• What you will do:
When you reach the line containing "информагентства. Меморандум" in the data below, begin returning lines exactly as written, and stop once the line containing "histoire est celle" has been returned.

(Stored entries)
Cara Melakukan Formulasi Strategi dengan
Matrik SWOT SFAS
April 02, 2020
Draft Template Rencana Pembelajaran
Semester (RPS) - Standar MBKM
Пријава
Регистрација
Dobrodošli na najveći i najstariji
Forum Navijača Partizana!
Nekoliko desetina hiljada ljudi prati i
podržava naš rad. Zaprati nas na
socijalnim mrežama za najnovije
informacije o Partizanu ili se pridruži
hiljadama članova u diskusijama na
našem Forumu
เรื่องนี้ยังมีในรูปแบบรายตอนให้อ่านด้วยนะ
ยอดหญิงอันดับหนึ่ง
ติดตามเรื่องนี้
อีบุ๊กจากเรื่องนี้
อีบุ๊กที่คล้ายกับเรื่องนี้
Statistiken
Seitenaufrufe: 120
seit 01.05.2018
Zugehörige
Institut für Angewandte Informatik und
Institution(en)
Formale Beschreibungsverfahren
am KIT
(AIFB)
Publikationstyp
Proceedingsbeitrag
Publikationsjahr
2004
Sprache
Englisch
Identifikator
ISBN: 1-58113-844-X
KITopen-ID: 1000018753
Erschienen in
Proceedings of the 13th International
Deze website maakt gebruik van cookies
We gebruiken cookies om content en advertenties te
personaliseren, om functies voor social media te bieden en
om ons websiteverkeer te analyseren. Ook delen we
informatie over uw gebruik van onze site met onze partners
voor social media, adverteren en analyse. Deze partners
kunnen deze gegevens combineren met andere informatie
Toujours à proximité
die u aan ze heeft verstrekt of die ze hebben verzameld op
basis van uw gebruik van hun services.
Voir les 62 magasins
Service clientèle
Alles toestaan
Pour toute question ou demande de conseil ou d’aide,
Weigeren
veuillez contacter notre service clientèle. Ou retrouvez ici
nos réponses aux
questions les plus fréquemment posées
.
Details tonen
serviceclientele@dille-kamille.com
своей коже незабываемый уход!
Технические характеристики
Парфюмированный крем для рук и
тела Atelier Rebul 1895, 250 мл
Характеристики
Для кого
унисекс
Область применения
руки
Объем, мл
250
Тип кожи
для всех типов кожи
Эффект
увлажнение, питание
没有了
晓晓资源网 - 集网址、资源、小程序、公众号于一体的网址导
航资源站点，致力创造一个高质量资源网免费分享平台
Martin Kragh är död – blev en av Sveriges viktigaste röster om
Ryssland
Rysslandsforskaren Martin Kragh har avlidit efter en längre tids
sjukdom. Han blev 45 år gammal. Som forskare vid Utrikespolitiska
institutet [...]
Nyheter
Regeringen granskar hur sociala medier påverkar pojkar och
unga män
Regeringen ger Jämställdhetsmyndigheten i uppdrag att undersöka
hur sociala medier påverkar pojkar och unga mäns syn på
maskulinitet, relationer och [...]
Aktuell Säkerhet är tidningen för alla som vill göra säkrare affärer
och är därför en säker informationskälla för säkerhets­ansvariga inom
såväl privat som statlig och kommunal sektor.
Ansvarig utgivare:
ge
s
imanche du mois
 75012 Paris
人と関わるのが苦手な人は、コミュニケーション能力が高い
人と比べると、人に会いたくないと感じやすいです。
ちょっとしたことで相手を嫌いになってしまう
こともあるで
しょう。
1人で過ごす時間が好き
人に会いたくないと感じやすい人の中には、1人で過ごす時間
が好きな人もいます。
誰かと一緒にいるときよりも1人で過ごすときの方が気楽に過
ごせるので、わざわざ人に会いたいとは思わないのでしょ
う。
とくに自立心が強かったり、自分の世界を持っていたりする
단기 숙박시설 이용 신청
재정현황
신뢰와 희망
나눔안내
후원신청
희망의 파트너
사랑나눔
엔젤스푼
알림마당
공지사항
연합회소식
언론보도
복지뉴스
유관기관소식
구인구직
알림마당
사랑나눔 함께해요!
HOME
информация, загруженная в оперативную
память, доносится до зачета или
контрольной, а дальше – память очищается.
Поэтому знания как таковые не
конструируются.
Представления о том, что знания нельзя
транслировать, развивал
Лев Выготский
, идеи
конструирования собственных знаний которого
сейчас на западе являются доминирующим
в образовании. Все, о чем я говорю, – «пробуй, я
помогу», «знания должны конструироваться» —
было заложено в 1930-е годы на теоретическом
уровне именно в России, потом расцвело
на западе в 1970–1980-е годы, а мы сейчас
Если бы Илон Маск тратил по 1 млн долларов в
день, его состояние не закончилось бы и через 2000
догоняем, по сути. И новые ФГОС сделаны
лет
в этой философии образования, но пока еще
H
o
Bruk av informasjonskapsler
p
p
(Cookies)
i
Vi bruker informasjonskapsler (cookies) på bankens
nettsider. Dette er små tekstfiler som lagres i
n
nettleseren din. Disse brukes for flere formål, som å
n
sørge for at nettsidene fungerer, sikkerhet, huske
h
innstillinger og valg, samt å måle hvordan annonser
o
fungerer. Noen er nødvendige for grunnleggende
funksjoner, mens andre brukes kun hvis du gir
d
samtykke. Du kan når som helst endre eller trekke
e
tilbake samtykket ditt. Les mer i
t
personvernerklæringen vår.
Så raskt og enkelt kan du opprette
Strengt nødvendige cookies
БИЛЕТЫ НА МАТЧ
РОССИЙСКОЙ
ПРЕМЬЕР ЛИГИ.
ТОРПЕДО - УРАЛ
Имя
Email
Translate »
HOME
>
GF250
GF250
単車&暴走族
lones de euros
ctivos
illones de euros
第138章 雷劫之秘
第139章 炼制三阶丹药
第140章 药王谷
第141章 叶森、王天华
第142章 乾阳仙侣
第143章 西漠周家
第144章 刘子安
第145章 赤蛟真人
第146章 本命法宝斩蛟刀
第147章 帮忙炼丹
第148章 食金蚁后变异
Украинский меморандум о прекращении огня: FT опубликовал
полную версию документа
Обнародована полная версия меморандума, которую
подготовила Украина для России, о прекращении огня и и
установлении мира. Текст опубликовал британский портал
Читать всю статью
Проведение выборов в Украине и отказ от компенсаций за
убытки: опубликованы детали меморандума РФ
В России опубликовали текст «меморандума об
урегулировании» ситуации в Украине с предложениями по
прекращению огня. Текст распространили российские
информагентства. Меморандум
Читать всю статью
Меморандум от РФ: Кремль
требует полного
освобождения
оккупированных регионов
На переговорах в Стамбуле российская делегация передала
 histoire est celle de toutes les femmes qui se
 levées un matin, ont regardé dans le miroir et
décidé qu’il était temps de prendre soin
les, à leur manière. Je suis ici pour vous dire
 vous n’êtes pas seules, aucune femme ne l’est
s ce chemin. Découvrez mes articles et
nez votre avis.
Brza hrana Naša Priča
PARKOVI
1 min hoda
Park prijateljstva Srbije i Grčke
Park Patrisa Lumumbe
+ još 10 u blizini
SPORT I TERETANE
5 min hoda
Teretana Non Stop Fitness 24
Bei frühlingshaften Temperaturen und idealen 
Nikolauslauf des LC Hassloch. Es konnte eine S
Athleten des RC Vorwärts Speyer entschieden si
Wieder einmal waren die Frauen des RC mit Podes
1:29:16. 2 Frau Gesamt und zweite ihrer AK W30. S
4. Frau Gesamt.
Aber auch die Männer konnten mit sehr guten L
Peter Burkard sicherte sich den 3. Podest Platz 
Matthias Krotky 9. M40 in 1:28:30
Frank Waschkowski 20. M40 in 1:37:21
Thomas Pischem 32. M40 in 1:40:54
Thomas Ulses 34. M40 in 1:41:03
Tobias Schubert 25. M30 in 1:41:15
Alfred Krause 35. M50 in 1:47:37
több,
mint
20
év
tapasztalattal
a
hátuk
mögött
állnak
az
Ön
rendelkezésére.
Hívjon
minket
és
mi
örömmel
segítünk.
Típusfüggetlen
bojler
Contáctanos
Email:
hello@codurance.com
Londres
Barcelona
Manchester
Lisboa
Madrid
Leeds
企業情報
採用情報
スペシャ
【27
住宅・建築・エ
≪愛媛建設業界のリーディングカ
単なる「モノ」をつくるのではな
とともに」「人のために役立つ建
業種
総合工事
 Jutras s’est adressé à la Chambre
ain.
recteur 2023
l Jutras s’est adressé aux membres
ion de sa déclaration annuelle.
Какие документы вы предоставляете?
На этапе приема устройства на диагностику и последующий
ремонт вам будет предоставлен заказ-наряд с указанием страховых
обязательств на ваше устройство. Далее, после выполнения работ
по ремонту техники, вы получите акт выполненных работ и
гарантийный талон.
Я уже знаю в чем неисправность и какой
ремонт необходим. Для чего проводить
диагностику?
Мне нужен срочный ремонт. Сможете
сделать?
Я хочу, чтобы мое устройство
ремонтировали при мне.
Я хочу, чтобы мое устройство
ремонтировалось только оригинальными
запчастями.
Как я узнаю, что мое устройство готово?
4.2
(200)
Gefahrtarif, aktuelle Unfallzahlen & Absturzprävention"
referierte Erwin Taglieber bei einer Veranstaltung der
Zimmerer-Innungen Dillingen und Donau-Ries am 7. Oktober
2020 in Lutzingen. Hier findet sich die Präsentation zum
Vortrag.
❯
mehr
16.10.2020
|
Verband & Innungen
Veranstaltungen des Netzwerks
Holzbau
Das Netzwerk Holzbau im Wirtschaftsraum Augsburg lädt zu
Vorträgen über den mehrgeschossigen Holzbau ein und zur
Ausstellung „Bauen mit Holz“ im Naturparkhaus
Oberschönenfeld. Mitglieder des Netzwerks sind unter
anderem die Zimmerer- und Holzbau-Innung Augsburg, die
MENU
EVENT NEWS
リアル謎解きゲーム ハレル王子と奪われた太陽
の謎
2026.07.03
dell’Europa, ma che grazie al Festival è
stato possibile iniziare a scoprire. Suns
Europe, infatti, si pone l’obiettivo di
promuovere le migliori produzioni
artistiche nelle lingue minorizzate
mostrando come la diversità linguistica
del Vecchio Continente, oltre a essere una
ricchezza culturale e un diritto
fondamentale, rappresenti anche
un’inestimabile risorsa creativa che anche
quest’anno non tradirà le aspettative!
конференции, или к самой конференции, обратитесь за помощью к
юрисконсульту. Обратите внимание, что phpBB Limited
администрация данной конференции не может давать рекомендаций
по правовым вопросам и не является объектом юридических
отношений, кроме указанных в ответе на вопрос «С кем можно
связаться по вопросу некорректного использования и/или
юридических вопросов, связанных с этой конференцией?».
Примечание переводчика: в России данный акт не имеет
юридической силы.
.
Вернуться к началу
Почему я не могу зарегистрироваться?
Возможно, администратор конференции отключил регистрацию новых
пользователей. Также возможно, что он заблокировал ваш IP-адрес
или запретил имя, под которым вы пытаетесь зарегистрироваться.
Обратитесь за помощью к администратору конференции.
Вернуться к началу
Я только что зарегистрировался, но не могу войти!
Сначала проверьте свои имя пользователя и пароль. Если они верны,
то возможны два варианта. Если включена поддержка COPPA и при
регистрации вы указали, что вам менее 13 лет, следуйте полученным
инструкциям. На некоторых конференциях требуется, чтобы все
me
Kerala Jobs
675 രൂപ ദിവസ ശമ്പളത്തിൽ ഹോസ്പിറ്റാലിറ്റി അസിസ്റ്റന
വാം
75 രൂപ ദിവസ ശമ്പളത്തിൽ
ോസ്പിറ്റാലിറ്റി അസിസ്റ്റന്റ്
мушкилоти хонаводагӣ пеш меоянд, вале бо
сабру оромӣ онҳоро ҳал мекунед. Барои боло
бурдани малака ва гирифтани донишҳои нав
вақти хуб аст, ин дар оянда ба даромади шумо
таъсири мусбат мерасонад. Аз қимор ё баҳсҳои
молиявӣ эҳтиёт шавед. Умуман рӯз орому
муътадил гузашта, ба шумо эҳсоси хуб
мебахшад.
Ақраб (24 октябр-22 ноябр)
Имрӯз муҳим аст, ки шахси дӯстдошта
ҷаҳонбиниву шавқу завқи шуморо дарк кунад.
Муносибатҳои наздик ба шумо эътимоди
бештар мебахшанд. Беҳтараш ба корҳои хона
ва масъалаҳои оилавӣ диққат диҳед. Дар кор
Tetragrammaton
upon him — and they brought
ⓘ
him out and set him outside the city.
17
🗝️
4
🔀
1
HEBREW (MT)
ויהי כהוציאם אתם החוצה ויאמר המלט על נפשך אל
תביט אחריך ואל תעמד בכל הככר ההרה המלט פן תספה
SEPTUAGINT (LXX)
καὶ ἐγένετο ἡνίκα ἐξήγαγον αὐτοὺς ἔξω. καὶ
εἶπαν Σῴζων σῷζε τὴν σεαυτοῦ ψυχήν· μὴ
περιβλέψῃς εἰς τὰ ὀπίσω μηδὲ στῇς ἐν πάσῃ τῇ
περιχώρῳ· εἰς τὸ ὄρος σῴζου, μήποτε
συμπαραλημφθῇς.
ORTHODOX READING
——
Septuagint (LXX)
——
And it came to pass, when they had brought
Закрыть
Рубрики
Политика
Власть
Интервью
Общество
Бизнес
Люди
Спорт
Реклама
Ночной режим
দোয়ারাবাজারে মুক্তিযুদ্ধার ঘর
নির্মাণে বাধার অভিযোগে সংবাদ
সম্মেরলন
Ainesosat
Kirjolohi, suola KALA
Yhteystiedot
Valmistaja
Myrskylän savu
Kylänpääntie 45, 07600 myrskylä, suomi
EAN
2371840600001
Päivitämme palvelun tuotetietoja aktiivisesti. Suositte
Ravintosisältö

• Answer for the task:
информагентства. Меморандум
Читать всю статью
Меморандум от РФ: Кремль
требует полного
освобождения
оккупированных регионов
На переговорах в Стамбуле российская делегация передала
 histoire est celle de toutes les femmes qui se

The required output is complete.